Provided information
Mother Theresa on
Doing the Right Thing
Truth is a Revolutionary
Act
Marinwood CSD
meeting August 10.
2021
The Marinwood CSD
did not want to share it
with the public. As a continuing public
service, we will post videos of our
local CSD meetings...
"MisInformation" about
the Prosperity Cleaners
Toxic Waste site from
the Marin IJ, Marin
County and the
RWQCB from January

Problem
Retype all of the material. Each line must match exactly.

Exercise output
Mother Theresa on
Doing the Right Thing
Truth is a Revolutionary
Act
Marinwood CSD
meeting August 10.
2021
The Marinwood CSD
did not want to share it
with the public. As a continuing public
service, we will post videos of our
local CSD meetings...
"MisInformation" about
the Prosperity Cleaners
Toxic Waste site from
the Marin IJ, Marin
County and the
RWQCB from January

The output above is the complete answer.